Content starts

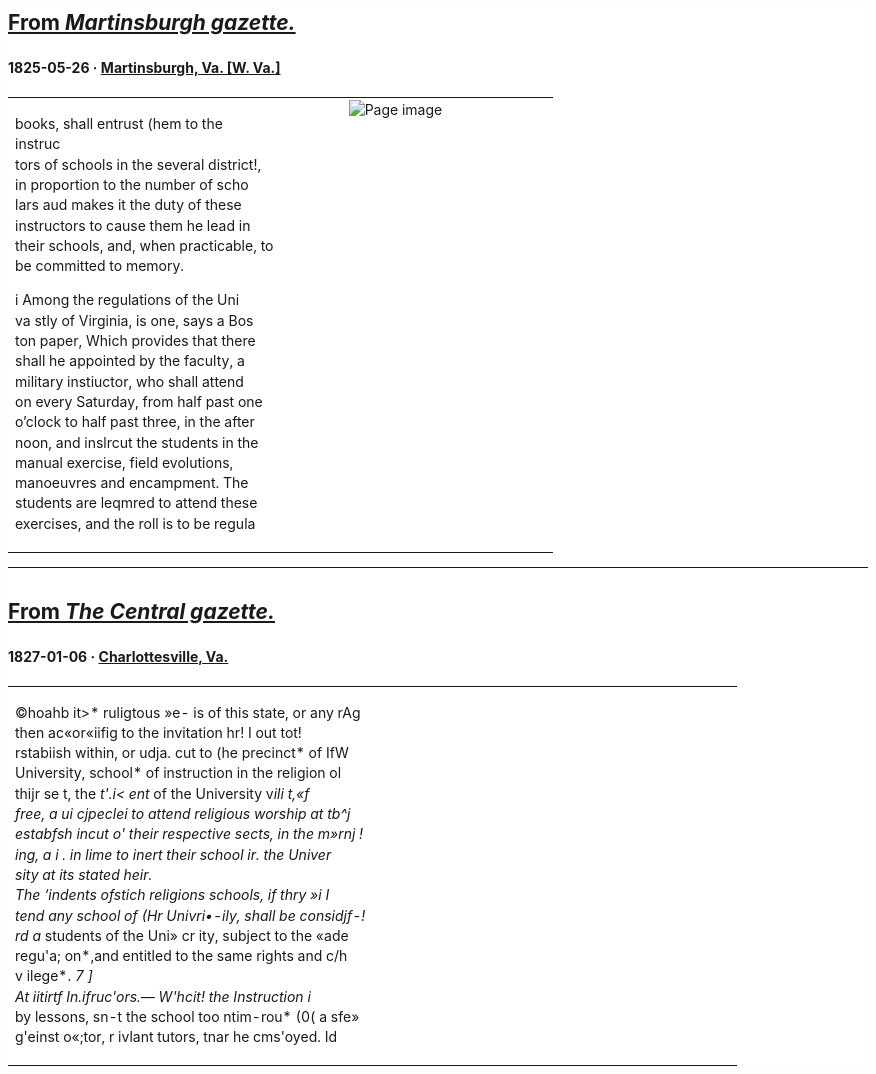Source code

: 
## [From _Martinsburgh gazette._](https://www.loc.gov/resource/sn84038455/1825-05-26/ed-1/?sp=3)

#### 1825-05-26 &middot; [Martinsburgh, Va. [W. Va.]](http://dbpedia.org/resource/Martinsburg%2C_West_Virginia)

<table style="width: 100%;"><tr><td style="width: 50%">

  
books, shall entrust (hem to the instruc­  
tors of schools in the several district!,  
in proportion to the number of scho­  
lars aud makes it the duty of these  
instructors to cause them he lead in  
their schools, and, when practicable, to  
be committed to memory.  
  
i Among the regulations of the Uni  
va stly of Virginia, is one, says a Bos­  
ton paper, Which provides that there  
shall he appointed by the faculty, a  
military instiuctor, who shall attend  
on every Saturday, from half past one  
o’clock to half past three, in the after­  
noon, and inslrcut the students in the  
manual exercise, field evolutions,  
manoeuvres and encampment. The  
students are leqmred to attend these  
exercises, and the roll is to be regula
</td><td style="width: 50%; max-height: 75%; margin: auto; display: block;">
<img alt="Page image" src="https://tile.loc.gov/image-services/iiif/service:ndnp:wvu:batch_wvu_boros_ver02:data:sn84038455:00393348914:1825052601:0512/pct:57.17045942464577,29.199780761852562,17.373336195792184,13.239928747602082/!600,600/0/default.jpg"/>
</td>
</tr></table>

---

## [From _The Central gazette._](https://www.loc.gov/resource/sn85025230/1827-01-06/ed-1/?sp=2)

#### 1827-01-06 &middot; [Charlottesville, Va.](http://dbpedia.org/resource/Charlottesville%2C_Virginia)

<table style="width: 100%;"><tr><td style="width: 50%">

  
©hoahb it&gt;* ruligtous »e- is of this state, or any rAg  
then ac«or«iifig to the invitation hr! I out tot!  
rstabiish within, or udja. cut to (he precinct* of IfW  
University, school* of instruction in the religion ol  
thijr se t, the *t&#x27;.i&lt; ent* of the University v*ili t,«f  
free, a ui cjpeclei to attend religious worship at tb^j  
estabfsh incut o&#x27; their respective sects, in the m»rnj !  
ing, a i . in lime to inert their school ir. the Univer­  
sity at its stated heir.  
The ‘indents ofstich religions schools, if thry »i I  
tend any school of (Hr Univri•-ily, shall be considjf-!  
rd a* students of the Uni» cr ity, subject to the «ade  
regu&#x27;a; on*,and entitled to the same rights and c/h  
v ilege*. *7 ]  
At iitirtf In.ifruc&#x27;ors.— W&#x27;hcit! the Instruction i*  
by lessons, sn-t the school too ntim-rou* (0( a sfe»­  
g&#x27;einst o«;tor, r ivlant tutors, tnar he cms&#x27;oyed. Id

Content ends

* TASK BRIEF:
No line should appear in the answer except those from the one containing "on every Saturday, from half past one" through the last line of the listing, each retyped exactly.

* SOLUTION TO THIS TASK:
on every Saturday, from half past one  
o’clock to half past three, in the after­  
noon, and inslrcut the students in the  
manual exercise, field evolutions,  
manoeuvres and encampment. The  
students are leqmred to attend these  
exercises, and the roll is to be regula
</td><td style="width: 50%; max-height: 75%; margin: auto; display: block;">
<img alt="Page image" src="https://tile.loc.gov/image-services/iiif/service:ndnp:wvu:batch_wvu_boros_ver02:data:sn84038455:00393348914:1825052601:0512/pct:57.17045942464577,29.199780761852562,17.373336195792184,13.239928747602082/!600,600/0/default.jpg"/>
</td>
</tr></table>

---

## [From _The Central gazette._](https://www.loc.gov/resource/sn85025230/1827-01-06/ed-1/?sp=2)

#### 1827-01-06 &middot; [Charlottesville, Va.](http://dbpedia.org/resource/Charlottesville%2C_Virginia)

<table style="width: 100%;"><tr><td style="width: 50%">

  
©hoahb it&gt;* ruligtous »e- is of this state, or any rAg  
then ac«or«iifig to the invitation hr! I out tot!  
rstabiish within, or udja. cut to (he precinct* of IfW  
University, school* of instruction in the religion ol  
thijr se t, the *t&#x27;.i&lt; ent* of the University v*ili t,«f  
free, a ui cjpeclei to attend religious worship at tb^j  
estabfsh incut o&#x27; their respective sects, in the m»rnj !  
ing, a i . in lime to inert their school ir. the Univer­  
sity at its stated heir.  
The ‘indents ofstich religions schools, if thry »i I  
tend any school of (Hr Univri•-ily, shall be considjf-!  
rd a* students of the Uni» cr ity, subject to the «ade  
regu&#x27;a; on*,and entitled to the same rights and c/h  
v ilege*. *7 ]  
At iitirtf In.ifruc&#x27;ors.— W&#x27;hcit! the Instruction i*  
by lessons, sn-t the school too ntim-rou* (0( a sfe»­  
g&#x27;einst o«;tor, r ivlant tutors, tnar he cms&#x27;oyed. Id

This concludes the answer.